Strong of its results after years of research, STEMAXON provides a new platform (patent pending) for the pharmaceutical industry to test their lead compounds against Alzheimer’ disease.
This unique platform greatly increase the efficiency to validate existing molecules for drug development and treatment. Currently, pharmaceutical companies can require up to 5 years to validate a single molecule. Using this platform, the same results can be completed in less than 6 months and at a fraction of the cost.
Pre-clinical validation of lead compounds against sporadic Alzheimer’ disease using disease-modeling human neurons
Cell biology: We can validate the compound efficiency by analyzing up to 7 different disease parameters, including amyloid-beta secretion and accumulation, p-Tau accumulation, cell death, synaptic atrophy, etc.
Molecular biology: We can provide the complete differential RNA-seq analysis of the compound(s) effect on treated and untreated control and Alzheimer's disease neurons.
Toxicity: We can provide toxicity analyses of the compound effect on human embryonic stem cells, human induced pluripotent stem cells, embryoid bodies and differentiated neurons.
Medium to large throughput screen for the isolation and development of new drugs against sporadic Alzheimer's disease
STEMAXON is developing a reporter system enabling large throughput drug screening in human neurons.
STEMAXON is launching its own R&D program to isolate and develop novel drugs against sporadic Alzheimer's disease.
Test your compounds on our unique sporadic Alzheimer's disease models
Sporadic Alzheimer’s disease (AD) is the most common dementia with an estimated prevalence of 5.2 million Americans in 2014 (Hebert et al., 2013). Total payments in 2014 for all individuals with AD and other dementias are estimated at $214 billion in the US (American Alzheimer’s Association 2014 report).
Despite numerous clinical trials, there are actually no treatments to stop or delay AD (De Strooper and Chavez Gutierrez, 2014). The brain changes in AD begin 20 or more years before symptoms appear (Villemagne et al., 2013). 11% of people aged 65 and older have AD. 32% of people aged 85 and older have AD. The greatest risk factor to develop AD is advanced age (Savva et al., 2009).
Furthermore, carriers of the E4 allele of APOLIPOPROTEIN have increased risk to develop AD (Kanekiyo et al., 2014). In contrast, familial AD (FAD) is an autosomal dominant genetic disease that occurs between the ages of 30-50 year and linked to mutation in APP, PSEN1 or PSEN2 (Blennow et al., 2006). AD and FAD are both characterized by progressive memory and behavioral impairment owing to degeneration of limbic and cortical areas of the brain. Pathological hallmarks of the disease are the presence of amyloid plaques, neurofibrillary phospho-Tau tangles and synaptic dysfunction (Blennow et al., 2006). Notably, the etiology of AD remains elusive.

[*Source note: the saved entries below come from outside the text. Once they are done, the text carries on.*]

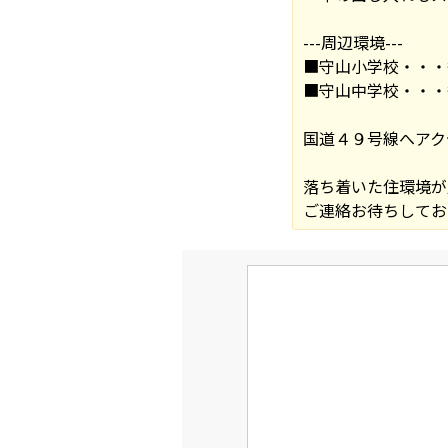
---周辺環境---
■守山小学校・・・
■守山中学校・・・
国道４９号線へアク
落ち着いた住環境が
ご連絡お待ちしてお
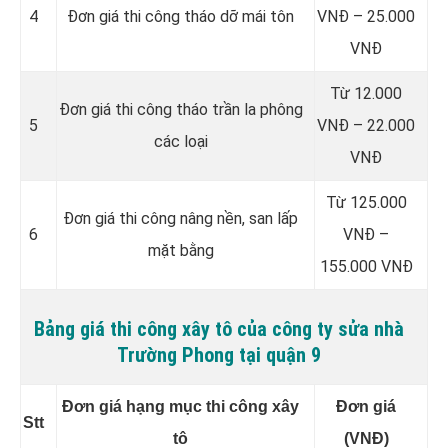
4
Đơn giá thi công tháo dỡ mái tôn
VNĐ – 25.000
VNĐ
Từ 12.000
Đơn giá thi công tháo trần la phông
5
VNĐ – 22.000
các loại
VNĐ
Từ 125.000
Đơn giá thi công nâng nền, san lấp
6
VNĐ –
mặt bằng
155.000 VNĐ
Bảng giá thi công xây tô của công ty sửa nhà
Trường Phong tại quận 9
Đơn giá hạng mục thi công xây
Đơn giá
Stt
tô
(VNĐ)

While amyloid brain accumulation is the common hallmark of AD, why amyloid metabolism is perturbed is unknown. Whether amyloid-independent pathologies also operate in disease initiation and/or progression is also an open question.
It could be stated that the main reason of this immense knowledge-gap is the lack of experimental models of AD for which the disease origin is known. This knowledge-gap is also the reason for the successive failure of the pharmaceutical industry to develop efficient AD therapeutics.

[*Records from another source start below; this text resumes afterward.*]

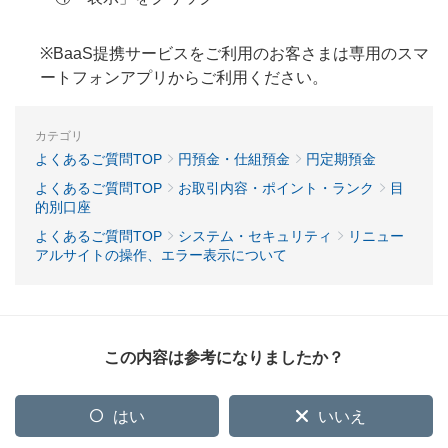
※BaaS提携サービスをご利用のお客さまは専用のスマ
ートフォンアプリからご利用ください。
カテゴリ
よくあるご質問TOP
円預金・仕組預金
円定期預金
よくあるご質問TOP
お取引内容・ポイント・ランク
目
的別口座
よくあるご質問TOP
システム・セキュリティ
リニュー
アルサイトの操作、エラー表示について
この内容は参考になりましたか？
はい
いいえ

Blennow, K., de Leon, M.J., and Zetterberg, H. (2006). Alzheimer's disease. Lancet 368, 387-403.
De Strooper, B., and Chavez Gutierrez, L. (2014). Learning by Failing: Ideas and Concepts to Tackle gamma-Secretases in Alzheimer's Disease and Beyond. Annu Rev Pharmacol Toxicol 55, 419-437.
Hebert, L.E., Weuve, J., Scherr, P.A., and Evans, D.A. (2013). Alzheimer disease in the United States (2010-2050) estimated using the 2010 census. Neurology 80, 1778-1783.
Kanekiyo, T., Xu, H., and Bu, G. (2014). ApoE and Abeta in Alzheimer's disease: accidental encounters or partners? Neuron 81, 740-754.
Savva, G.M., Wharton, S.B., Ince, P.G., Forster, G., Matthews, F.E., and Brayne, C. (2009). Age, neuropathology, and dementia. N Engl J Med 360, 2302-2309.
Villemagne, V.L., Burnham, S., Bourgeat, P., Brown, B., Ellis, K.A., Salvado, O., Szoeke, C.,
Macaulay, S.L., Martins, R., Maruff, P., et al. (2013). Amyloid beta deposition, neurodegeneration, and cognitive decline in sporadic Alzheimer's disease: a prospective cohort study. Lancet Neurol 12, 357-367.